Clean Water Advocacy - News Releases - March 28, 2001
March 28, 2001
Contact: Lee Garrigan, 202/833-4655, AMSA
AMSA Addresses Water Infrastructure Needs Before Congress
Washington, DC – "The time has come to once again make water infrastructure funding a national priority" Pat Karney, Director of the Metropolitan Sewer District of Greater Cincinnati, told the House Subcommittee on Water Resources and Environment this morning. Karney testified on behalf of the Association of Metropolitan Sewerage Agencies (AMSA) in one of the first in a series of Congressional hearings to address closing the $23 billion funding gap between current local investments in water and wastewater infrastructure and what is needed over the next 20 years to replace aging and failing pipes and meet Clean Water Act and Safe Drinking Water Act mandates.
The environmental gains made by the water and wastewater community over the past thirty years are impressive, but they are in jeopardy. According to the U.S. Environmental Protection Agency, the nation will lose a generation of water quality progress without significant new investment in water and wastewater infrastructure. "Recently, more than a million consumers in California were plunged into darkness as the nation's energy crisis deepened. Imagine what would happen if the nation's water and wastewater systems began to fail," Karney stated. "As the Director of Cincinnati's sewer district, could I ask our consumers to tolerate untreated or unsafe water? I think not, because the failure of wastewater systems could create a public health emergency, cause widespread environmental degradation, and lead to an erosion of our local economies."
The $23 billion gap is documented in two reports released by the Water Infrastructure Network (WIN), most recently in last month’s Water Infrastructure Now: Recommendations for Clean and Safe Water in the 21st Century (WINow), which has been endorsed by AMSA and over 30 nationally-recognized organizations. The WINow report makes specific recommendations on bridging the infrastructure funding gap through a renewed federal commitment to the nation’s municipalities. By authorizing an average of $11.5 billion per year in capitalization funds over the next five years the federal government will provide states with the necessary funds to offer grants and loans to local water and wastewater agencies for repairs and replacement of aging infrastructure.
"We commend Congress on addressing the issue of infrastructure needs," AMSA Executive Director Ken Kirk said. "Cincinnati is only one of thousands of cities, counties, and towns facing aging infrastructure.

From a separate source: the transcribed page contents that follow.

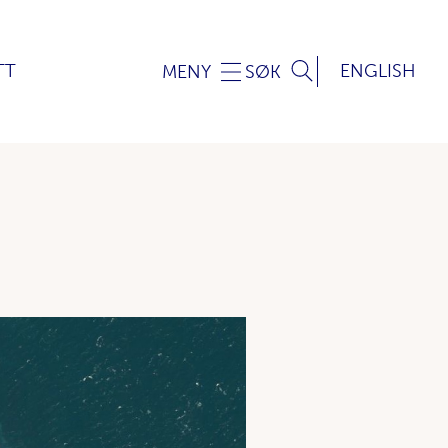
TT
ENGLISH
MENY
SØK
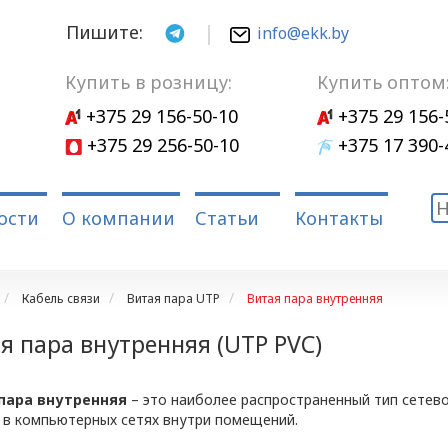
Пишите:
info@ekk.by
Купить в розницу:
Купить оптом
+375 29 156-50-10
+375 29 156-
+375 29 256-50-10
+375 17 390-
ости
О компании
Статьи
Контакты
Кабель связи
Витая пара UTP
Витая пара внутренняя
я пара внутренняя (UTP PVC)
пара внутренняя
– это наиболее распространенный тип сетево
 в компьютерных сетях внутри помещений.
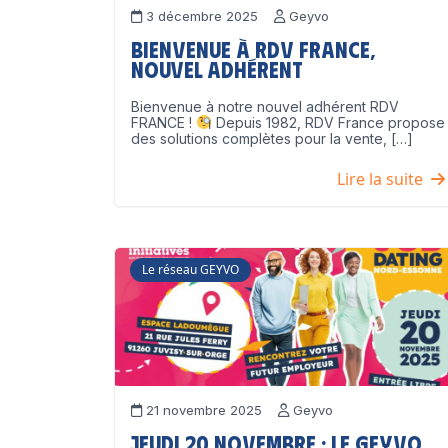
3 décembre 2025
Geyvo
Bienvenue à RDV France,
nouvel adhérent
Bienvenue à notre nouvel adhérent RDV
FRANCE !
Depuis 1982, RDV France propose
des solutions complètes pour la vente, […]
Lire la suite
Le réseau GEYVO
21 novembre 2025
Geyvo
Jeudi 20 novembre : le GEYVO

This problem may be ‘out of sight’ but it no longer can stay ‘out of mind’. The time to do something about this problem is now. We look forward to working with the Congress to identify workable solutions to preserving the environmental gains of the last decades," Kirk added.
Copies of WINow and the text of Mr. Karney’s testimony are available at http://www.amsa-cleanwater.org/advocacy/testimony/3-28-01testimony.cfm.
The Association of Metropolitan Sewerage Agencies represents the interests of the nation’s municipal wastewater treatment agencies. AMSA members serve the majority of the sewered population in the United States and collectively treat and reclaim over 18 billion gallons of wastewater each day. AMSA’s members are true environmental practitioners dedicated to protecting and improving the quality of the nation’s waters.